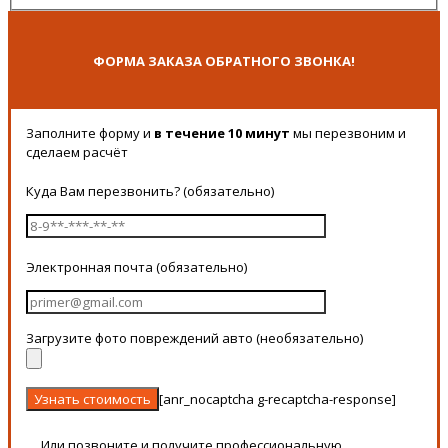
ФОРМА ЗАКАЗА ОБРАТНОГО ЗВОНКА!
Заполните форму и
в течение 10 минут
мы перезвоним и
сделаем расчёт
Куда Вам перезвонить? (обязательно)
Электронная почта (обязательно)
Загрузите фото повреждений авто (необязательно)
[anr_nocaptcha g-recaptcha-response]
Или позвоните и получите профессиональную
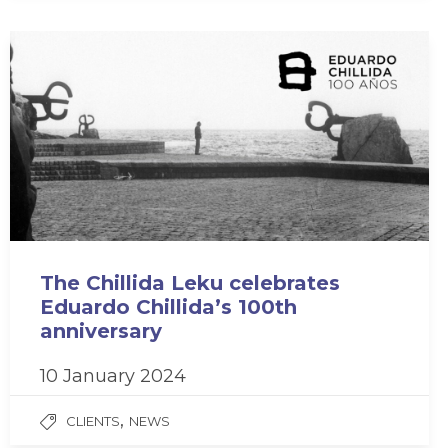
The Chillida Leku celebrates
Eduardo Chillida’s 100th
anniversary
10 January 2024
,
CLIENTS
NEWS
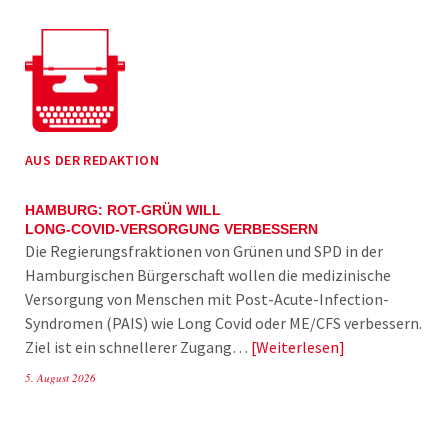
AUS DER REDAKTION
HAMBURG: ROT-GRÜN WILL
LONG-COVID-VERSORGUNG VERBESSERN
Die Regierungsfraktionen von Grünen und SPD in der
Hamburgischen Bürgerschaft wollen die medizinische
Versorgung von Menschen mit Post-Acute-Infection-
Syndromen (PAIS) wie Long Covid oder ME/CFS verbessern.
Ziel ist ein schnellerer Zugang…
Weiterlesen
5. August 2026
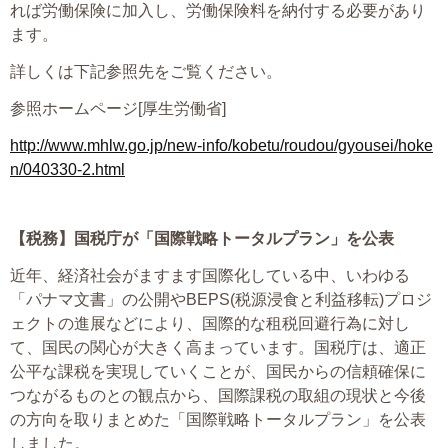
れば労働保険に加入し、労働保険料を納付する必要があり
ます。
詳しくは下記参照先をご覧ください。
参照ホームページ[厚生労働省]
http://www.mhlw.go.jp/new-info/kobetu/roudou/gyousei/hoke
n/040330-2.html
【税務】
国税庁が「国際戦略トータルプラン」を公表
近年、経済社会がますます国際化している中、いわゆる
「パナマ文書」の公開やBEPS(税源浸食と利益移転)プロジ
ェクトの進展などにより、国際的な租税回避行為に対し
て、国民の関心が大きく高まっています。国税庁は、適正
公平な課税を実現していくことが、国民からの信頼確保に
つながるものとの観点から、国際課税の取組の現状と今後
の方向を取りまとめた「国際戦略トータルプラン」を公表
しました。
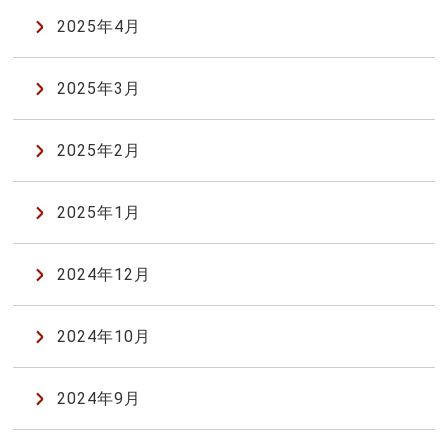
2025年4月
2025年3月
2025年2月
2025年1月
2024年12月
2024年10月
2024年9月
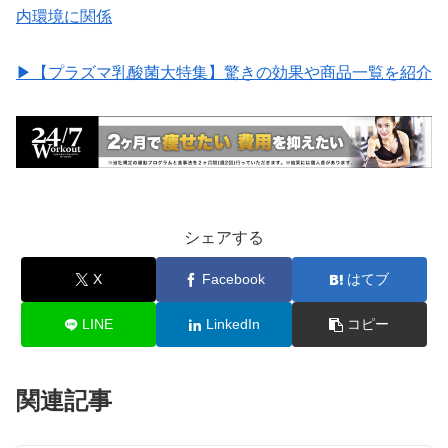
内環境に関係
▶︎【プラズマ乳酸菌大特集】驚きの効果や商品一覧を紹介
シェアする
X
Facebook
はてブ
LINE
LinkedIn
コピー
関連記事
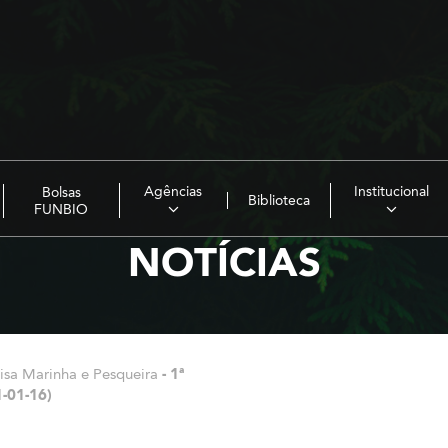
Agências
Institucional
Bolsas
Biblioteca
FUNBIO
NOTÍCIAS
uisa Marinha e Pesqueira
-
1ª
1-01-16)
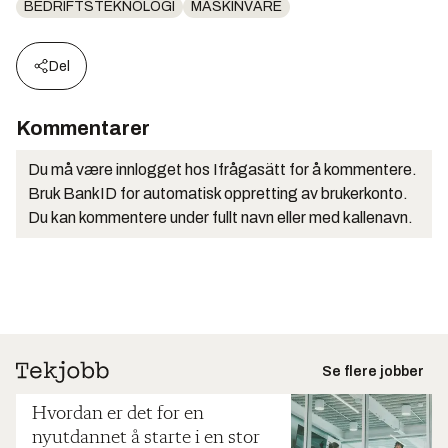
BEDRIFTSTEKNOLOGI
MASKINVARE
Del
Kommentarer
Du må være innlogget hos Ifrågasätt for å kommentere.
Bruk BankID for automatisk oppretting av brukerkonto.
Du kan kommentere under fullt navn eller med kallenavn.
Se flere jobber
Hvordan er det for en
nyutdannet å starte i en stor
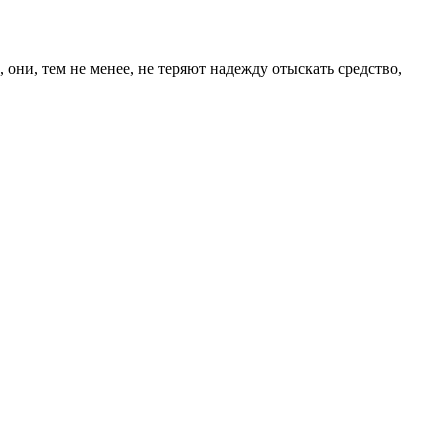
они, тем не менее, не теряют надежду отыскать средство,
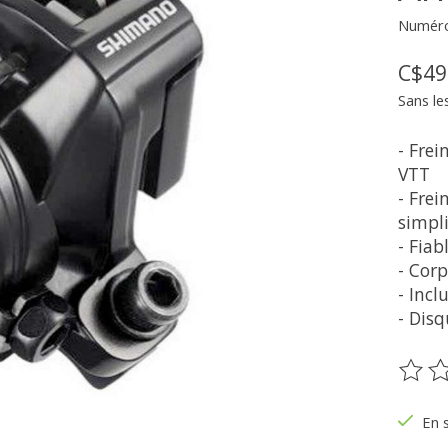
Numéro
C$49
Sans le
- Fre
VTT
- Frei
simpli
- Fiab
- Cor
- Incl
- Dis
Ce pr
En 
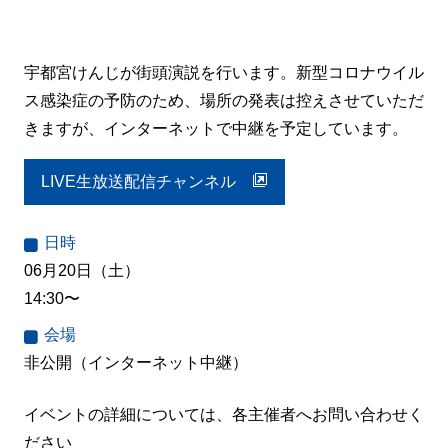
宇都宮けんじが街頭演説を行います。新型コロナウイル
ス感染症の予防のため、場所の発表は控えさせていただ
きますが、インターネットで中継を予定しています。
LIVE生放送配信チャンネル
日時
06月20日（土）
14:30〜
会場
非公開（インターネット中継）
イベントの詳細については、各主催者へお問い合わせく
ださい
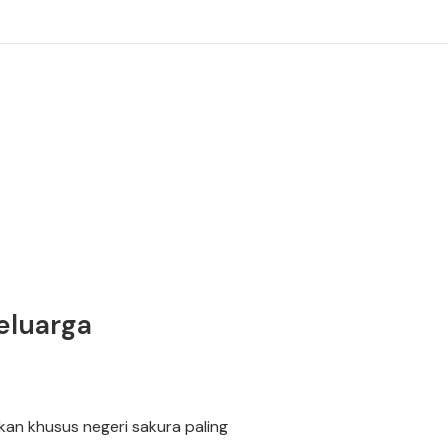
eluarga
an khusus negeri sakura paling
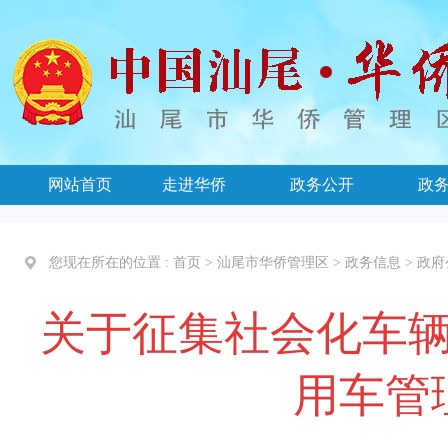
网站首页
走进华侨
政务公开
政
您现在所在的位置 :
首页
>
汕尾市华侨管理区
>
政务信息
>
政府
关于征集社会化车
用车管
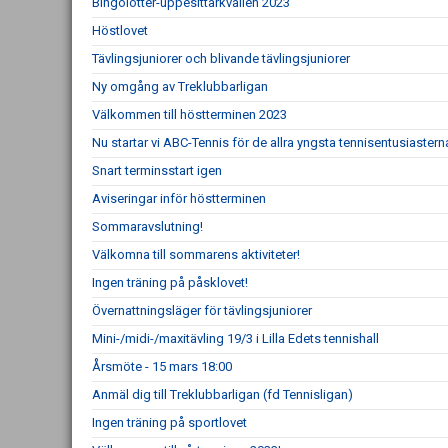
Bingolotter-uppesittarkvällen 2023
Höstlovet
Tävlingsjuniorer och blivande tävlingsjuniorer
Ny omgång av Treklubbarligan
Välkommen till höstterminen 2023
Nu startar vi ABC-Tennis för de allra yngsta tennisentusiastern
Snart terminsstart igen
Aviseringar inför höstterminen
Sommaravslutning!
Välkomna till sommarens aktiviteter!
Ingen träning på påsklovet!
Övernattningsläger för tävlingsjuniorer
Mini-/midi-/maxitävling 19/3 i Lilla Edets tennishall
Årsmöte - 15 mars 18:00
Anmäl dig till Treklubbarligan (fd Tennisligan)
Ingen träning på sportlovet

= = = = =

• _Work to be completed_: Copy out all of the entries exactly as they stand, with no pictures in your copy.

• _Written response_:
ФОРМА ЗАКАЗА ОБРАТНОГО ЗВОНКА!
Заполните форму и
в течение 10 минут
мы перезвоним и
сделаем расчёт
Куда Вам перезвонить? (обязательно)
Электронная почта (обязательно)
Загрузите фото повреждений авто (необязательно)
[anr_nocaptcha g-recaptcha-response]
Или позвоните и получите профессиональную
The Chillida Leku celebrates
Eduardo Chillida’s 100th
anniversary
10 January 2024
,
CLIENTS
NEWS
AUS DER REDAKTION
HAMBURG: ROT-GRÜN WILL
LONG-COVID-VERSORGUNG VERBESSERN
Die Regierungsfraktionen von Grünen und SPD in der
Hamburgischen Bürgerschaft wollen die medizinische
Versorgung von Menschen mit Post-Acute-Infection-
Syndromen (PAIS) wie Long Covid oder ME/CFS verbessern.
Ziel ist ein schnellerer Zugang…
Weiterlesen
5. August 2026
れば労働保険に加入し、労働保険料を納付する必要があり
ます。
詳しくは下記参照先をご覧ください。
参照ホームページ[厚生労働省]
http://www.mhlw.go.jp/new-info/kobetu/roudou/gyousei/hoke
n/040330-2.html
【税務】
国税庁が「国際戦略トータルプラン」を公表
近年、経済社会がますます国際化している中、いわゆる
「パナマ文書」の公開やBEPS(税源浸食と利益移転)プロジ
ェクトの進展などにより、国際的な租税回避行為に対し
て、国民の関心が大きく高まっています。国税庁は、適正
公平な課税を実現していくことが、国民からの信頼確保に
つながるものとの観点から、国際課税の取組の現状と今後
の方向を取りまとめた「国際戦略トータルプラン」を公表
しました。
2025年4月
2025年3月
2025年2月
2025年1月
2024年12月
2024年10月
2024年9月
内環境に関係
▶︎【プラズマ乳酸菌大特集】驚きの効果や商品一覧を紹介
シェアする
X
Facebook
はてブ
LINE
LinkedIn
コピー
関連記事
Agências
Institucional
Bolsas
Biblioteca
FUNBIO
NOTÍCIAS
uisa Marinha e Pesqueira
-
1ª
1-01-16)
BEDRIFTSTEKNOLOGI
MASKINVARE
Del
Kommentarer
Du må være innlogget hos Ifrågasätt for å kommentere.
Bruk BankID for automatisk oppretting av brukerkonto.
Du kan kommentere under fullt navn eller med kallenavn.
Se flere jobber
Hvordan er det for en
nyutdannet å starte i en stor
они, тем не менее, не теряют надежду отыскать средство,
Numéro
C$49
Sans le
- Fre
VTT
- Frei
simpli
- Fiab
- Cor
- Incl
- Dis
Ce pr
En 
宇都宮けんじが街頭演説を行います。新型コロナウイル
ス感染症の予防のため、場所の発表は控えさせていただ
きますが、インターネットで中継を予定しています。
LIVE生放送配信チャンネル
日時
06月20日（土）
14:30〜
会場
非公開（インターネット中継）
イベントの詳細については、各主催者へお問い合わせく
ださい
eluarga
an khusus negeri sakura paling
网站首页
走进华侨
政务公开
政
您现在所在的位置 :
首页
>
汕尾市华侨管理区
>
政务信息
>
政府
关于征集社会化车
用车管
Bingolotter-uppesittarkvällen 2023
Höstlovet
Tävlingsjuniorer och blivande tävlingsjuniorer
Ny omgång av Treklubbarligan
Välkommen till höstterminen 2023
Nu startar vi ABC-Tennis för de allra yngsta tennisentusiastern
Snart terminsstart igen
Aviseringar inför höstterminen
Sommaravslutning!
Välkomna till sommarens aktiviteter!
Ingen träning på påsklovet!
Övernattningsläger för tävlingsjuniorer
Mini-/midi-/maxitävling 19/3 i Lilla Edets tennishall
Årsmöte - 15 mars 18:00
Anmäl dig till Treklubbarligan (fd Tennisligan)
Ingen träning på sportlovet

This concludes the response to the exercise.